I hesitate because it's a moot point. I've said already that it was centuries too late and to somebody like me, sensitive to right goodliness of speechcraft, the translations produced by Rome have invariably been wanting in some respect. That which I grew up with was crass and unlovely; the most recent is worse in many ways, inauthentic, artificial, sounds like the narration of a bus schedule (I got that impression from Fortescue), against which men do well to oppose. It was, and is, too late. And because the plainsong melodies of the Graduale are in Latin, the works of the great Renaissance composers are in Latin, &c, Latin has become the shibboleth of the traditionalist cause. Therein is their wisdom, yet also their downfall or, rather, can be discerned the tragedy of the Roman communion. Where, at Trent, it was almost treasonable to the Roman communion to even countenance vernacular rites, deemed later to be "impious" by Pius V, I would argue that she missed the chance to reform herself on holistic principles rather than unflinching, erroneous ones. The Reformation, while largely tragic, had some wisdom yet Rome refused it and continued in her error.
And so to-day, in this godless age of misrule, the question of Latin is more important than ever. We're faced with problems in education, problems in translation, problems in music; so many that a man's life would not suffice if I told all. Ultimately, I would argue that Latin is more important to a literate congregation, which is a question of education. Latin has almost completely disappeared from our schools, to our great loss and the permanent marring of our society. John of Salisbury, in the Metalogicon, complained of educational standards of his time and he was the beneficiary of a classical education and lived during the springtime of the Middle Ages! In our own time, if Latin as the language of liturgy is to be salvaged and made worthwhile then work must needs begin with the classroom and here we are miserably subject to the competing liberal idealogues, ministers of education, Ofsted, &c, and my, do they despise Latin! And the reason they despise Latin (and Greek) is because it's old, irrelevant and a classical education is by no means a moral activity. Sex education and tolerance is more important nowadays.

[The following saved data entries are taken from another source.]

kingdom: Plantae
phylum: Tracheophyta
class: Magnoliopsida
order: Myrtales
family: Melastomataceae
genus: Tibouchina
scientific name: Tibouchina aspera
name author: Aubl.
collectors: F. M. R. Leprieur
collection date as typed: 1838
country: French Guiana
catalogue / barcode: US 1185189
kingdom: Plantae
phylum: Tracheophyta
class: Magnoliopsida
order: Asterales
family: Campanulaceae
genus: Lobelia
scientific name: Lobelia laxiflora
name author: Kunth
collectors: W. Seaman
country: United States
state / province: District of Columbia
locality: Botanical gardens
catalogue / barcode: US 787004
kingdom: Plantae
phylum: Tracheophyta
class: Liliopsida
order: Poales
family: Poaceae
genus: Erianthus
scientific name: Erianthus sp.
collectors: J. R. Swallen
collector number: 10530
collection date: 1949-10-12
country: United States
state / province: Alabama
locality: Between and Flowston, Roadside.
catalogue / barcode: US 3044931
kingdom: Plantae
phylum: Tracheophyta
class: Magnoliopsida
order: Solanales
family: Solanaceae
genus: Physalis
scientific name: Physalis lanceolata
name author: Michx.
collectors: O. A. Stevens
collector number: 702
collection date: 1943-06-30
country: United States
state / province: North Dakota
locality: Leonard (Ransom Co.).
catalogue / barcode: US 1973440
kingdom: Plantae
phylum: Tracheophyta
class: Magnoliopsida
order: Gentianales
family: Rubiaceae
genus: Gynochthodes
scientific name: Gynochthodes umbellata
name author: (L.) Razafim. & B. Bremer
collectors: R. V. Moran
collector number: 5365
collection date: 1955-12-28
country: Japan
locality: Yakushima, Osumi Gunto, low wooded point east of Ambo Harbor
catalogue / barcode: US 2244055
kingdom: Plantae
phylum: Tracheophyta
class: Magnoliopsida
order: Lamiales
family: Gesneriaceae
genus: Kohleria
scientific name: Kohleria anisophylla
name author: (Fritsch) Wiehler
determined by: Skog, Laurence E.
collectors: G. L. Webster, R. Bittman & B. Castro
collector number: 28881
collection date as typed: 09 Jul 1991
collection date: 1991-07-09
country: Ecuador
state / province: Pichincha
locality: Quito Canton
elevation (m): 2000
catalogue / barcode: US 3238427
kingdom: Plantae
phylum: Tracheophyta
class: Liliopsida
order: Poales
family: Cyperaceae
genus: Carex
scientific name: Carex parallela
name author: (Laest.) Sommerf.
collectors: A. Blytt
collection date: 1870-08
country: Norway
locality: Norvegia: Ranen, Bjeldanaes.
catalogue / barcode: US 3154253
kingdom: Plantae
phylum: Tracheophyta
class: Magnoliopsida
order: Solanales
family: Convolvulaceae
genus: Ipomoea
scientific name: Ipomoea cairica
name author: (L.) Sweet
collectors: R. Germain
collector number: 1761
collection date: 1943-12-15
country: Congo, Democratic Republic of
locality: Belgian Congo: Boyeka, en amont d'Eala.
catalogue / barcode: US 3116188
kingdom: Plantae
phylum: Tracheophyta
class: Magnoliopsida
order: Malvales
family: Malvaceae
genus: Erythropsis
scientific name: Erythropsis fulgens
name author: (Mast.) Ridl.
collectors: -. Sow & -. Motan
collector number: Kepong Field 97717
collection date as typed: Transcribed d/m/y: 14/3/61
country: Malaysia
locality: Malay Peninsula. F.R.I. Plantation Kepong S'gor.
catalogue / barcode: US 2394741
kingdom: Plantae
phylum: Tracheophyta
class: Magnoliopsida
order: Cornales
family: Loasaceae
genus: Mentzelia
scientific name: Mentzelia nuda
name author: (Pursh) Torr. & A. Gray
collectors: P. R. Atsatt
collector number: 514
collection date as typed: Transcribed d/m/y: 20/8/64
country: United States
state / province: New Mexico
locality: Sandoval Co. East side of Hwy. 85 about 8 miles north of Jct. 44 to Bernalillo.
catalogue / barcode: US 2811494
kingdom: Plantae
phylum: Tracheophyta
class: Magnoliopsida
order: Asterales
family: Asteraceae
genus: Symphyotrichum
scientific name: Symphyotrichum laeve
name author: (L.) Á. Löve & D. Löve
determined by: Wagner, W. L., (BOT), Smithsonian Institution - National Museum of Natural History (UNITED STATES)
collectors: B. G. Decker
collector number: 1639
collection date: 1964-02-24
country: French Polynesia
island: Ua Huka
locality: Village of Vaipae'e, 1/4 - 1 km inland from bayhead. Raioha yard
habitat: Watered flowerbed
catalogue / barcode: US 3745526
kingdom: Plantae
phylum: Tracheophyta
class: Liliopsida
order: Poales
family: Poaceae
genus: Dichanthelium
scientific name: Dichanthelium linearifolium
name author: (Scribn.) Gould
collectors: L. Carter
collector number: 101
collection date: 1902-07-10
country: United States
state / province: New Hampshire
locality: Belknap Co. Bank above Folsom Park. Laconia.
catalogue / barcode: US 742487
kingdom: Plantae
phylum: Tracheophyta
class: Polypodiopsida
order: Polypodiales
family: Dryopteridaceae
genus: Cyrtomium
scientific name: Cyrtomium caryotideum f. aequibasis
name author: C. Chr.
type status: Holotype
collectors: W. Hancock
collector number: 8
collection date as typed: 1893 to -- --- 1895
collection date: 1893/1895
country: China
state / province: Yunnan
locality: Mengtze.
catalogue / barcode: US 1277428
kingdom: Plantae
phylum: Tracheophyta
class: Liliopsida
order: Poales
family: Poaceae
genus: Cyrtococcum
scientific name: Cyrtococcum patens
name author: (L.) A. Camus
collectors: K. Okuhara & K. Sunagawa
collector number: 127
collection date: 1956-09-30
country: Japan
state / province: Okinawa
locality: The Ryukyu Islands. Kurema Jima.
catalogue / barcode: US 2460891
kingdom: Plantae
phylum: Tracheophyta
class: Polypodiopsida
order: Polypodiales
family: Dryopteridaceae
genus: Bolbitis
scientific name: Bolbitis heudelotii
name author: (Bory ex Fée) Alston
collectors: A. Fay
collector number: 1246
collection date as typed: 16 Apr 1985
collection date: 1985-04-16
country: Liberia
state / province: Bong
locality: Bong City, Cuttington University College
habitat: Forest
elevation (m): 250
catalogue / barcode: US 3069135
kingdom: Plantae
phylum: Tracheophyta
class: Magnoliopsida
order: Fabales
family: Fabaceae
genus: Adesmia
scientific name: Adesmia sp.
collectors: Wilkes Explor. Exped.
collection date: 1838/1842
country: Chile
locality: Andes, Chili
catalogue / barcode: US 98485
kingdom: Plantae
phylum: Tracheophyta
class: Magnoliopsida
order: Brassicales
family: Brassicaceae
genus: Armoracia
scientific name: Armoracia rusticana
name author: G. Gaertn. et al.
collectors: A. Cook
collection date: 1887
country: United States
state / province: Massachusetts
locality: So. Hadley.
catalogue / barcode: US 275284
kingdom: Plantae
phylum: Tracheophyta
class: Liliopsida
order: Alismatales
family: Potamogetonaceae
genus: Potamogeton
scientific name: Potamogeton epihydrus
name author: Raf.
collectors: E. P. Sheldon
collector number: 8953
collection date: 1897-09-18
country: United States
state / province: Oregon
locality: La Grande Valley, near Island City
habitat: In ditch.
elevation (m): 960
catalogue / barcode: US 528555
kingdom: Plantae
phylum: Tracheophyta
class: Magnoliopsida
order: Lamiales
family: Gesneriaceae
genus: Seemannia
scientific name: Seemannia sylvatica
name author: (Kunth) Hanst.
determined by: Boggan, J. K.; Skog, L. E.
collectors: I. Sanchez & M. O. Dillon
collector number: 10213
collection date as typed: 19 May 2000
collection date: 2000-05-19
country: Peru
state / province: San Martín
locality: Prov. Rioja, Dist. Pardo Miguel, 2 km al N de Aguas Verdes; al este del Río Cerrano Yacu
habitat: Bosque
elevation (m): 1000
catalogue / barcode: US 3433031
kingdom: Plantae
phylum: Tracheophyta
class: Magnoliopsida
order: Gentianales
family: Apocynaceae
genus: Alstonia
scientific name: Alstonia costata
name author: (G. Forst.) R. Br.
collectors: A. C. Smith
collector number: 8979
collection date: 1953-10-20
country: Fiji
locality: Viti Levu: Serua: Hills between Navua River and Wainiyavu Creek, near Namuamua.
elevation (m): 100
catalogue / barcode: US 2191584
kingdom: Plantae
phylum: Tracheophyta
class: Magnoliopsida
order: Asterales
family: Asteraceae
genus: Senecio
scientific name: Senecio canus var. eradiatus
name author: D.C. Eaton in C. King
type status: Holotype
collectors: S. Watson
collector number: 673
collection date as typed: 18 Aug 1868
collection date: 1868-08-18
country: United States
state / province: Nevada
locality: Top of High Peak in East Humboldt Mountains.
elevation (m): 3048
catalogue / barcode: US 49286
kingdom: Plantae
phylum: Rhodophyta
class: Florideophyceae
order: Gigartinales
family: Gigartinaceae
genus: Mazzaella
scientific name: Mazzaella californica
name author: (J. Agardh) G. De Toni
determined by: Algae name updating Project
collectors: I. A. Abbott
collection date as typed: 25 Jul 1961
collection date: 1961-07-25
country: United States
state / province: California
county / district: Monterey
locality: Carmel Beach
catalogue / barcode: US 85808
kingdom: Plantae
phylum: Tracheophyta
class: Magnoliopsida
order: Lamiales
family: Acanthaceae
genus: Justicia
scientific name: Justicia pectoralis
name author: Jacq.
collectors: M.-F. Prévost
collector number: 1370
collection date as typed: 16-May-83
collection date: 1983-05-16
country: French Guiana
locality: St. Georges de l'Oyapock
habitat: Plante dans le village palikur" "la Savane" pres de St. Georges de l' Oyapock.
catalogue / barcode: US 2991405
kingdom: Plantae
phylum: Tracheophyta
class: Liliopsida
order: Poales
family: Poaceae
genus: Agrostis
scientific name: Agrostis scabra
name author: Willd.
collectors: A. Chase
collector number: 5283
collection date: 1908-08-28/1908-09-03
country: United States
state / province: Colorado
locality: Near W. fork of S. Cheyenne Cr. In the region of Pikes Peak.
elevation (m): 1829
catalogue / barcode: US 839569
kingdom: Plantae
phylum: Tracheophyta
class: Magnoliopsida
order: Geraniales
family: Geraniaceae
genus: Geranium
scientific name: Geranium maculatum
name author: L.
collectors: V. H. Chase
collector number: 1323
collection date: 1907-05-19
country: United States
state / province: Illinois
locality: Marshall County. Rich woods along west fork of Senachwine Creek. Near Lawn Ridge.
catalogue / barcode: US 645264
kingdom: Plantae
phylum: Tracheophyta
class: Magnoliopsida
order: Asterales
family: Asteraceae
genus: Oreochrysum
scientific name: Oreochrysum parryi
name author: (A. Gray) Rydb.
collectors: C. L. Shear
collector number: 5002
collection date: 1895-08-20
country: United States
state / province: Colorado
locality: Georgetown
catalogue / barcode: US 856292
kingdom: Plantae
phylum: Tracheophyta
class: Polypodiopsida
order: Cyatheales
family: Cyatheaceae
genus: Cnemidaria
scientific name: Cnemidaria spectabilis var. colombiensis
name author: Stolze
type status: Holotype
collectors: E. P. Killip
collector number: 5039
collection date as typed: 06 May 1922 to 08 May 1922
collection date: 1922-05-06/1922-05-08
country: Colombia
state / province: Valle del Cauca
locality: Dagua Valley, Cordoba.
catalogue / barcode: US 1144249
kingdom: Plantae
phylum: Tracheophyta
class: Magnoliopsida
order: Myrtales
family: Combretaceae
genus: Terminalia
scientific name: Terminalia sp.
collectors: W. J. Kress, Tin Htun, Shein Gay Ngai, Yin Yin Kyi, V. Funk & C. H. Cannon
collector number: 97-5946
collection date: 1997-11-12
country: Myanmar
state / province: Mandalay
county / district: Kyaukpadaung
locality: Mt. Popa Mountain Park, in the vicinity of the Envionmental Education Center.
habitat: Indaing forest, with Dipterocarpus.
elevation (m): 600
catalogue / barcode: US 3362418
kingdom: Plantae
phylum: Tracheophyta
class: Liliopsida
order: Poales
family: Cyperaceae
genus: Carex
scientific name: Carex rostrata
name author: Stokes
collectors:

It's all vain and the dark ages are here. If vernacular liturgy was ever to work in the Roman communion the Council of Trent should have made provision for it. Only it didn't. Rome persisted with the meandering, mumbling priest for four hundred years and then produced banal translations that are to nobody's liking and quod erat demonstrandum. The tree is known by its fruit, and what are the fruits thereof? A church that is largely ashamed of its own tradition, with hordes of clueless priests and lay people and a remnant who make a fetish of the worst abuses prior to Vatican II just because they're performed in Latin.